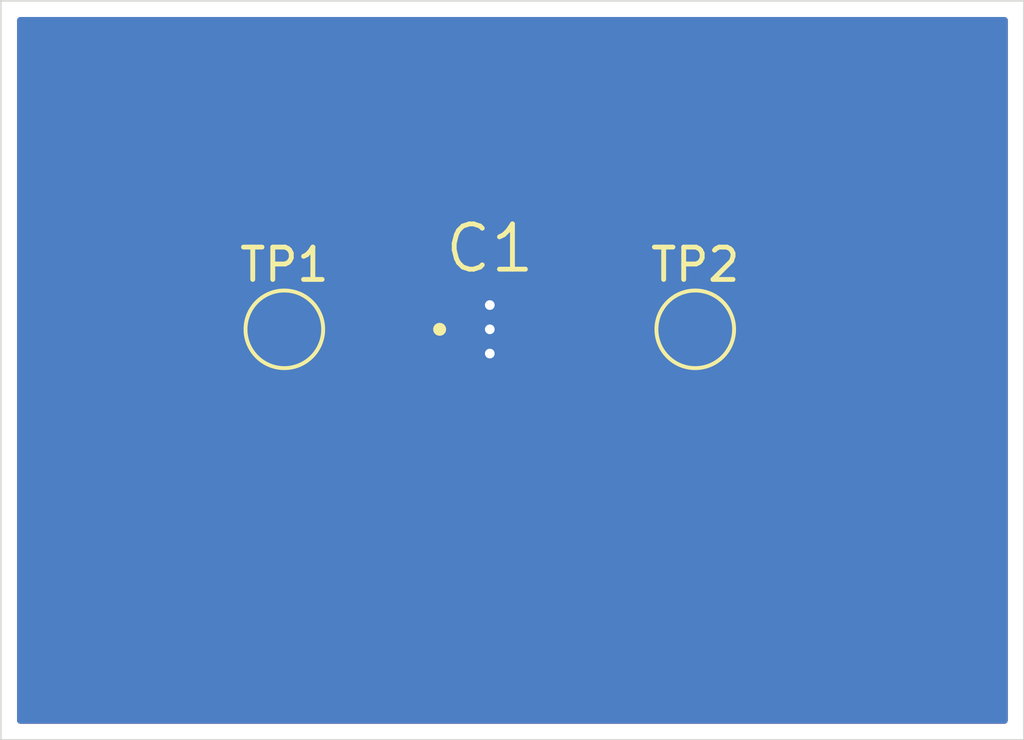
<source format=kicad_pcb>
(kicad_pcb
	(version 20241229)
	(generator "pcbnew")
	(generator_version "9.0")
	(general
		(thickness 1.6)
		(legacy_teardrops no)
	)
	(paper "A4")
	(layers
		(0 "F.Cu" signal)
		(2 "B.Cu" signal)
		(9 "F.Adhes" user "F.Adhesive")
		(11 "B.Adhes" user "B.Adhesive")
		(13 "F.Paste" user)
		(15 "B.Paste" user)
		(5 "F.SilkS" user "F.Silkscreen")
		(7 "B.SilkS" user "B.Silkscreen")
		(1 "F.Mask" user)
		(3 "B.Mask" user)
		(17 "Dwgs.User" user "User.Drawings")
		(19 "Cmts.User" user "User.Comments")
		(21 "Eco1.User" user "User.Eco1")
		(23 "Eco2.User" user "User.Eco2")
		(25 "Edge.Cuts" user)
		(27 "Margin" user)
		(31 "F.CrtYd" user "F.Courtyard")
		(29 "B.CrtYd" user "B.Courtyard")
		(35 "F.Fab" user)
		(33 "B.Fab" user)
		(39 "User.1" user)
		(41 "User.2" user)
		(43 "User.3" user)
		(45 "User.4" user)
	)
	(setup
		(stackup
			(layer "F.SilkS"
				(type "Top Silk Screen")
			)
			(layer "F.Paste"
				(type "Top Solder Paste")
			)
			(layer "F.Mask"
				(type "Top Solder Mask")
				(thickness 0.01)
			)
			(layer "F.Cu"
				(type "copper")
				(thickness 0.035)
			)
			(layer "dielectric 1"
				(type "core")
				(thickness 1.51)
				(material "FR4")
				(epsilon_r 4.5)
				(loss_tangent 0.02)
			)
			(layer "B.Cu"
				(type "copper")
				(thickness 0.035)
			)
			(layer "B.Mask"
				(type "Bottom Solder Mask")
				(thickness 0.01)
			)
			(layer "B.Paste"
				(type "Bottom Solder Paste")
			)
			(layer "B.SilkS"
				(type "Bottom Silk Screen")
			)
			(copper_finish "HAL lead-free")
			(dielectric_constraints no)
		)
		(pad_to_mask_clearance 0)
		(solder_mask_min_width 0.22)
		(allow_soldermask_bridges_in_footprints no)
		(tenting front back)
		(pcbplotparams
			(layerselection 0x00000000_00000000_55555555_5755f5ff)
			(plot_on_all_layers_selection 0x00000000_00000000_00000000_00000000)
			(disableapertmacros no)
			(usegerberextensions no)
			(usegerberattributes yes)
			(usegerberadvancedattributes yes)
			(creategerberjobfile yes)
			(dashed_line_dash_ratio 12.000000)
			(dashed_line_gap_ratio 3.000000)
			(svgprecision 4)
			(plotframeref no)
			(mode 1)
			(useauxorigin no)
			(hpglpennumber 1)
			(hpglpenspeed 20)
			(hpglpendiameter 15.000000)
			(pdf_front_fp_property_popups yes)
			(pdf_back_fp_property_popups yes)
			(pdf_metadata yes)
			(pdf_single_document no)
			(dxfpolygonmode yes)
			(dxfimperialunits yes)
			(dxfusepcbnewfont yes)
			(psnegative no)
			(psa4output no)
			(plot_black_and_white yes)
			(sketchpadsonfab no)
			(plotpadnumbers no)
			(hidednponfab no)
			(sketchdnponfab yes)
			(crossoutdnponfab yes)
			(subtractmaskfromsilk no)
			(outputformat 1)
			(mirror no)
			(drillshape 1)
			(scaleselection 1)
			(outputdirectory "")
		)
	)
	(net 0 "")
	(net 1 "+12V")
	(net 2 "GND")
	(net 3 "Net-(C1-Pad3)")
	(footprint "000_LOCAL:FIL_NFM18CC101R1C3D_modified" (layer "F.Cu") (at 142.24 99.06))
	(footprint "000_LOCAL:TestPoint_Pad_D2.0mm" (layer "F.Cu") (at 148.59 99.06))
	(footprint "000_LOCAL:TestPoint_Pad_D2.0mm" (layer "F.Cu") (at 135.89 99.06))
	(gr_rect
		(start 127.127 88.9)
		(end 158.75 111.76)
		(stroke
			(width 0.05)
			(type default)
		)
		(fill no)
		(layer "Edge.Cuts")
		(uuid "f9c56001-0678-4ce3-b5a3-e9717836f3be")
	)
	(segment
		(start 135.89 99.06)
		(end 141.44 99.06)
		(width 0.2)
		(layer "F.Cu")
		(net 1)
		(uuid "f392f870-6eb3-4803-a5a7-7462c0d676f1")
	)
	(segment
		(start 143.04 99.06)
		(end 148.59 99.06)
		(width 0.2)
		(layer "F.Cu")
		(net 3)
		(uuid "6267b3f5-cdf7-45ab-93d1-bb2de6e2afb1")
	)
	(zone
		(net 1)
		(net_name "+12V")
		(layer "F.Cu")
		(uuid "291079c2-a6c1-4e6e-a864-32f3d7bfba8a")
		(name "$teardrop_padvia$")
		(hatch none 0.1)
		(priority 30001)
		(attr
			(teardrop
				(type padvia)
			)
		)
		(connect_pads yes
			(clearance 0)
		)
		(min_thickness 0.0254)
		(filled_areas_thickness no)
		(fill yes
			(thermal_gap 0.5)
			(thermal_bridge_width 0.5)
			(island_removal_mode 1)
			(island_area_min 10)
		)
		(polygon
			(pts
				(xy 137.870785 98.96) (xy 137.70152 98.955057) (xy 137.557545 98.940454) (xy 137.445858 98.919258)
				(xy 137.348381 98.890718) (xy 137.186805 98.814371) (xy 137.029117 98.699259) (xy 136.909852 98.595322)
				(xy 136.711797 98.424997) (xy 136.44557 98.22853) (xy 135.889 99.06) (xy 136.44557 99.89147) (xy 136.716813 99.690918)
				(xy 136.909852 99.524678) (xy 137.09135 99.370979) (xy 137.182019 99.308544) (xy 137.280509 99.256367)
				(xy 137.392725 99.214937) (xy 137.524572 99.184742) (xy 137.681957 99.166267) (xy 137.870785 99.16)
			)
		)
		(filled_polygon
			(layer "F.Cu")
			(pts
				(xy 136.454987 98.235494) (xy 136.455413 98.235794) (xy 136.711449 98.42474) (xy 136.712114 98.425269)
				(xy 136.909852 98.595322) (xy 137.029117 98.699259) (xy 137.186805 98.814371) (xy 137.348381 98.890718)
				(xy 137.445858 98.919258) (xy 137.557545 98.940454) (xy 137.70152 98.955057) (xy 137.859426 98.959668)
				(xy 137.867596 98.963335) (xy 137.870785 98.971363) (xy 137.870785 99.148681) (xy 137.867358 99.156954)
				(xy 137.859473 99.160375) (xy 137.774225 99.163204) (xy 137.681957 99.166267) (xy 137.681951 99.166267)
				(xy 137.681941 99.166268) (xy 137.524584 99.18474) (xy 137.524574 99.184741) (xy 137.524572 99.184742)
				(xy 137.494378 99.191656) (xy 137.392726 99.214936) (xy 137.28051 99.256365) (xy 137.182017 99.308544)
				(xy 137.091351 99.370977) (xy 136.950541 99.49022) (xy 136.909852 99.524678) (xy 136.7909 99.627115)
				(xy 136.717141 99.690635) (xy 136.716462 99.691177) (xy 136.455428 99.88418) (xy 136.446738 99.886343)
				(xy 136.439064 99.881728) (xy 136.438749 99.88128) (xy 136.311135 99.690635) (xy 135.893355 99.066507)
				(xy 135.891602 99.057727) (xy 135.893356 99.053492) (xy 135.948332 98.971363) (xy 136.438756 98.238708)
				(xy 136.446206 98.23374)
			)
		)
	)
	(zone
		(net 3)
		(net_name "Net-(C1-Pad3)")
		(layer "F.Cu")
		(uuid "72568da0-a15a-4387-889a-b24ec3ab205f")
		(name "$teardrop_padvia$")
		(hatch none 0.1)
		(priority 30000)
		(attr
			(teardrop
				(type padvia)
			)
		)
		(connect_pads yes
			(clearance 0)
		)
		(min_thickness 0.0254)
		(filled_areas_thickness no)
		(fill yes
			(thermal_gap 0.5)
			(thermal_bridge_width 0.5)
			(island_removal_mode 1)
			(island_area_min 10)
		)
		(polygon
			(pts
				(xy 146.609215 99.16) (xy 146.77848 99.164943) (xy 146.922455 99.179546) (xy 147.034142 99.200742)
				(xy 147.131619 99.229282) (xy 147.293195 99.305629) (xy 147.450883 99.420741) (xy 147.570147 99.524678)
				(xy 147.768203 99.695003) (xy 148.03443 99.89147) (xy 148.591 99.06) (xy 148.03443 98.22853) (xy 147.763187 98.429081)
				(xy 147.570146 98.595322) (xy 147.388648 98.749021) (xy 147.297979 98.811457) (xy 147.19949 98.863633)
				(xy 147.087274 98.905063) (xy 146.955427 98.935258) (xy 146.798042 98.953733) (xy 146.609215 98.96)
			)
		)
		(filled_polygon
			(layer "F.Cu")
			(pts
				(xy 148.040935 98.238271) (xy 148.04125 98.238719) (xy 148.586643 99.053492) (xy 148.588397 99.062273)
				(xy 148.586643 99.066508) (xy 148.041243 99.88129) (xy 148.033793 99.886259) (xy 148.025012 99.884505)
				(xy 148.024573 99.884196) (xy 147.768559 99.695266) (xy 147.767877 99.694723) (xy 147.570147 99.524678)
				(xy 147.570165 99.524656) (xy 147.570088 99.524627) (xy 147.450887 99.420744) (xy 147.450885 99.420742)
				(xy 147.293195 99.305629) (xy 147.293194 99.305628) (xy 147.237397 99.279263) (xy 147.131619 99.229282)
				(xy 147.131616 99.229281) (xy 147.03414 99.200741) (xy 147.034136 99.20074) (xy 146.922457 99.179546)
				(xy 146.922441 99.179544) (xy 146.815781 99.168726) (xy 146.77848 99.164943) (xy 146.778477 99.164942)
				(xy 146.77847 99.164942) (xy 146.620573 99.160331) (xy 146.612404 99.156664) (xy 146.609215 99.148636)
				(xy 146.609215 98.971318) (xy 146.612642 98.963045) (xy 146.620525 98.959624) (xy 146.798042 98.953733)
				(xy 146.955427 98.935258) (xy 147.087274 98.905063) (xy 147.170132 98.874471) (xy 147.199488 98.863634)
				(xy 147.19949 98.863633) (xy 147.297979 98.811457) (xy 147.388648 98.749021) (xy 147.570146 98.595322)
				(xy 147.762879 98.429346) (xy 147.763516 98.428837) (xy 148.024572 98.235818) (xy 148.033261 98.233656)
			)
		)
	)
	(zone
		(net 2)
		(net_name "GND")
		(layers "F.Cu" "B.Cu")
		(uuid "cf2f4567-34c5-42fd-a57f-288aa09b7d89")
		(hatch edge 0.5)
		(connect_pads
			(clearance 0.2)
		)
		(min_thickness 0.2)
		(filled_areas_thickness no)
		(fill yes
			(thermal_gap 0.3)
			(thermal_bridge_width 0.4)
			(smoothing fillet)
			(radius 0.1)
		)
		(polygon
			(pts
				(xy 127.127 88.9) (xy 127.127 111.76) (xy 158.75 111.76) (xy 158.75 88.9)
			)
		)
		(filled_polygon
			(layer "F.Cu")
			(pts
				(xy 158.208691 89.419407) (xy 158.244655 89.468907) (xy 158.2495 89.4995) (xy 158.2495 111.1605)
				(xy 158.230593 111.218691) (xy 158.181093 111.254655) (xy 158.1505 111.2595) (xy 127.7265 111.2595)
				(xy 127.668309 111.240593) (xy 127.632345 111.191093) (xy 127.6275 111.1605) (xy 127.6275 98.965515)
				(xy 134.6895 98.965515) (xy 134.6895 99.154484) (xy 134.719058 99.341113) (xy 134.777453 99.520832)
				(xy 134.859201 99.681273) (xy 134.86324 99.689199) (xy 134.97431 99.842073) (xy 135.107927 99.97569)
				(xy 135.260801 100.08676) (xy 135.429168 100.172547) (xy 135.608882 100.23094) (xy 135.608883 100.23094)
				(xy 135.608886 100.230941) (xy 135.795516 100.2605) (xy 135.795519 100.2605) (xy 135.984484 100.2605)
				(xy 136.171113 100.230941) (xy 136.171114 100.23094) (xy 136.171118 100.23094) (xy 136.350832 100.172547)
				(xy 136.519199 100.08676) (xy 136.550115 100.064296) (xy 136.566111 100.054832) (xy 136.577602 100.049419)
				(xy 136.838636 99.856416) (xy 136.844664 99.851784) (xy 136.845343 99.851242) (xy 136.851241 99.846351)
				(xy 136.924998 99.782833) (xy 137.043126 99.681104) (xy 137.043481 99.680801) (xy 137.147016 99.593123)
				(xy 137.212576 99.537605) (xy 137.2204 99.531621) (xy 137.284035 99.487801) (xy 137.293811 99.481873)
				(xy 137.358736 99.447477) (xy 137.370774 99.442096) (xy 137.445512 99.414505) (xy 137.457689 99.410878)
				(xy 137.554371 99.388736) (xy 137.564906 99.386917) (xy 137.693267 99.371849) (xy 137.701489 99.371231)
				(xy 137.86629 99.365762) (xy 137.878951 99.362913) (xy 137.900679 99.3605) (xy 140.874208 99.3605)
				(xy 140.932399 99.379407) (xy 140.956523 99.404498) (xy 141.01219 99.48781) (xy 141.098358 99.545385)
				(xy 141.174346 99.5605) (xy 141.174347 99.5605) (xy 141.705653 99.5605) (xy 141.705654 99.5605)
				(xy 141.781642 99.545385) (xy 141.86781 99.48781) (xy 141.925385 99.401642) (xy 141.9405 99.325654)
				(xy 141.9405 98.794346) (xy 142.5395 98.794346) (xy 142.5395 99.325654) (xy 142.554615 99.401642)
				(xy 142.554616 99.401643) (xy 142.554616 99.401644) (xy 142.566738 99.419786) (xy 142.61219 99.48781)
				(xy 142.698358 99.545385) (xy 142.774346 99.5605) (xy 142.774347 99.5605) (xy 143.305653 99.5605)
				(xy 143.305654 99.5605) (xy 143.381642 99.545385) (xy 143.46781 99.48781) (xy 143.523476 99.404498)
				(xy 143.571526 99.366619) (xy 143.605792 99.3605) (xy 146.580513 99.3605) (xy 146.585781 99.36064)
				(xy 146.594317 99.361094) (xy 146.614574 99.365743) (xy 146.762713 99.370068) (xy 146.763897 99.370132)
				(xy 146.764075 99.3702) (xy 146.768617 99.370496) (xy 146.888611 99.382667) (xy 146.897079 99.383898)
				(xy 146.946131 99.393206) (xy 146.981272 99.399875) (xy 146.990623 99.402126) (xy 147.020507 99.410876)
				(xy 147.050939 99.419786) (xy 147.06541 99.425284) (xy 147.179288 99.479092) (xy 147.195361 99.48864)
				(xy 147.273094 99.545385) (xy 147.319106 99.578973) (xy 147.325779 99.5843) (xy 147.432233 99.677075)
				(xy 147.432596 99.677427) (xy 147.435453 99.679884) (xy 147.435932 99.680298) (xy 147.437792 99.681918)
				(xy 147.438129 99.682185) (xy 147.538621 99.768606) (xy 147.633884 99.850531) (xy 147.639876 99.85549)
				(xy 147.640558 99.856033) (xy 147.646536 99.860616) (xy 147.80247 99.97569) (xy 147.902585 100.049572)
				(xy 147.904682 100.051083) (xy 147.90629 100.052242) (xy 147.906729 100.052551) (xy 147.91204 100.054829)
				(xy 147.913599 100.055498) (xy 147.932762 100.066388) (xy 147.960801 100.08676) (xy 148.129168 100.172547)
				(xy 148.308882 100.23094) (xy 148.308883 100.23094) (xy 148.308886 100.230941) (xy 148.495516 100.2605)
				(xy 148.495519 100.2605) (xy 148.684484 100.2605) (xy 148.871113 100.230941) (xy 148.871114 100.23094)
				(xy 148.871118 100.23094) (xy 149.050832 100.172547) (xy 149.219199 100.08676) (xy 149.372073 99.97569)
				(xy 149.50569 99.842073) (xy 149.61676 99.689199) (xy 149.702547 99.520832) (xy 149.76094 99.341118)
				(xy 149.7905 99.154481) (xy 149.7905 98.965519) (xy 149.7905 98.965515) (xy 149.760941 98.778886)
				(xy 149.752654 98.753381) (xy 149.702547 98.599168) (xy 149.61676 98.430801) (xy 149.50569 98.277927)
				(xy 149.372073 98.14431) (xy 149.219199 98.03324) (xy 149.219198 98.033239) (xy 149.219196 98.033238)
				(xy 149.050832 97.947453) (xy 148.871113 97.889058) (xy 148.684484 97.8595) (xy 148.684481 97.8595)
				(xy 148.495519 97.8595) (xy 148.495516 97.8595) (xy 148.308886 97.889058) (xy 148.129167 97.947453)
				(xy 147.960797 98.033242) (xy 147.929885 98.0557) (xy 147.913897 98.06516) (xy 147.902399 98.070577)
				(xy 147.902392 98.070581) (xy 147.641373 98.263574) (xy 147.635209 98.268313) (xy 147.634597 98.268802)
				(xy 147.62876 98.273644) (xy 147.436959 98.438819) (xy 147.436335 98.439352) (xy 147.267427 98.582388)
				(xy 147.259597 98.588376) (xy 147.195975 98.632187) (xy 147.186172 98.638131) (xy 147.121278 98.67251)
				(xy 147.109224 98.677899) (xy 147.097776 98.682126) (xy 147.097759 98.682132) (xy 147.034487 98.705492)
				(xy 147.022299 98.709122) (xy 146.92564 98.731258) (xy 146.915083 98.733081) (xy 146.786744 98.748147)
				(xy 146.778485 98.748768) (xy 146.613708 98.754237) (xy 146.601046 98.757086) (xy 146.579317 98.7595)
				(xy 143.605792 98.7595) (xy 143.547601 98.740593) (xy 143.523476 98.715501) (xy 143.498351 98.677899)
				(xy 143.46781 98.63219) (xy 143.398048 98.585577) (xy 143.381644 98.574616) (xy 143.381643 98.574615)
				(xy 143.381642 98.574615) (xy 143.305654 98.5595) (xy 142.774346 98.5595) (xy 142.774345 98.5595)
				(xy 142.755476 98.563253) (xy 142.698358 98.574615) (xy 142.698356 98.574615) (xy 142.698356 98.574616)
				(xy 142.698355 98.574616) (xy 142.612191 98.632189) (xy 142.612189 98.632191) (xy 142.554616 98.718355)
				(xy 142.554616 98.718356) (xy 142.554615 98.718358) (xy 142.5395 98.794346) (xy 141.9405 98.794346)
				(xy 141.925385 98.718358) (xy 141.86781 98.63219) (xy 141.798048 98.585577) (xy 141.781644 98.574616)
				(xy 141.781643 98.574615) (xy 141.781642 98.574615) (xy 141.705654 98.5595) (xy 141.174346 98.5595)
				(xy 141.174345 98.5595) (xy 141.155476 98.563253) (xy 141.098358 98.574615) (xy 141.098356 98.574615)
				(xy 141.098356 98.574616) (xy 141.098355 98.574616) (xy 141.012191 98.632189) (xy 141.012189 98.632191)
				(xy 140.956524 98.715501) (xy 140.908474 98.753381) (xy 140.874208 98.7595) (xy 137.899491 98.7595)
				(xy 137.894221 98.75936) (xy 137.885687 98.758905) (xy 137.865424 98.754256) (xy 137.717312 98.74993)
				(xy 137.71609 98.749865) (xy 137.715911 98.749796) (xy 137.71137 98.7495) (xy 137.591381 98.73733)
				(xy 137.582913 98.736099) (xy 137.49874 98.720125) (xy 137.489379 98.717872) (xy 137.42905 98.700208)
				(xy 137.414575 98.694708) (xy 137.300714 98.640908) (xy 137.284637 98.631358) (xy 137.160894 98.541026)
				(xy 137.154222 98.5357) (xy 137.044746 98.440293) (xy 137.04397 98.439621) (xy 137.04397 98.439622)
				(xy 137.043845 98.439514) (xy 136.846107 98.269461) (xy 136.845313 98.268804) (xy 136.840064 98.264461)
				(xy 136.839366 98.263906) (xy 136.833493 98.259406) (xy 136.833489 98.259403) (xy 136.833472 98.25939)
				(xy 136.577436 98.070444) (xy 136.577413 98.070427) (xy 136.573744 98.067782) (xy 136.573736 98.067776)
				(xy 136.57331 98.067476) (xy 136.573308 98.067475) (xy 136.573302 98.067471) (xy 136.566417 98.064517)
				(xy 136.547273 98.053636) (xy 136.5192 98.03324) (xy 136.519198 98.033239) (xy 136.350832 97.947453)
				(xy 136.171113 97.889058) (xy 135.984484 97.8595) (xy 135.984481 97.8595) (xy 135.795519 97.8595)
				(xy 135.795516 97.8595) (xy 135.608886 97.889058) (xy 135.429167 97.947453) (xy 135.260803 98.033238)
				(xy 135.107928 98.144309) (xy 134.974309 98.277928) (xy 134.863238 98.430803) (xy 134.777453 98.599167)
				(xy 134.719058 98.778886) (xy 134.6895 98.965515) (xy 127.6275 98.965515) (xy 127.6275 89.4995)
				(xy 127.646407 89.441309) (xy 127.695907 89.405345) (xy 127.7265 89.4005) (xy 158.1505 89.4005)
			)
		)
		(filled_polygon
			(layer "B.Cu")
			(pts
				(xy 158.208691 89.419407) (xy 158.244655 89.468907) (xy 158.2495 89.4995) (xy 158.2495 111.1605)
				(xy 158.230593 111.218691) (xy 158.181093 111.254655) (xy 158.1505 111.2595) (xy 127.7265 111.2595)
				(xy 127.668309 111.240593) (xy 127.632345 111.191093) (xy 127.6275 111.1605) (xy 127.6275 89.4995)
				(xy 127.646407 89.441309) (xy 127.695907 89.405345) (xy 127.7265 89.4005) (xy 158.1505 89.4005)
			)
		)
	)
	(embedded_fonts no)
)

</source>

▸ **Try it**:
Reproduce, word for word and in full, only the lines above that start at the line with "(xy 146.946131 99.393206)" and run through the line with "(xy 147.432596 99.677427)", both ends included.

▸ **Finished exercise**:
				(xy 146.946131 99.393206) (xy 146.981272 99.399875) (xy 146.990623 99.402126) (xy 147.020507 99.410876)
				(xy 147.050939 99.419786) (xy 147.06541 99.425284) (xy 147.179288 99.479092) (xy 147.195361 99.48864)
				(xy 147.273094 99.545385) (xy 147.319106 99.578973) (xy 147.325779 99.5843) (xy 147.432233 99.677075)
				(xy 147.432596 99.677427) (xy 147.435453 99.679884) (xy 147.435932 99.680298) (xy 147.437792 99.681918)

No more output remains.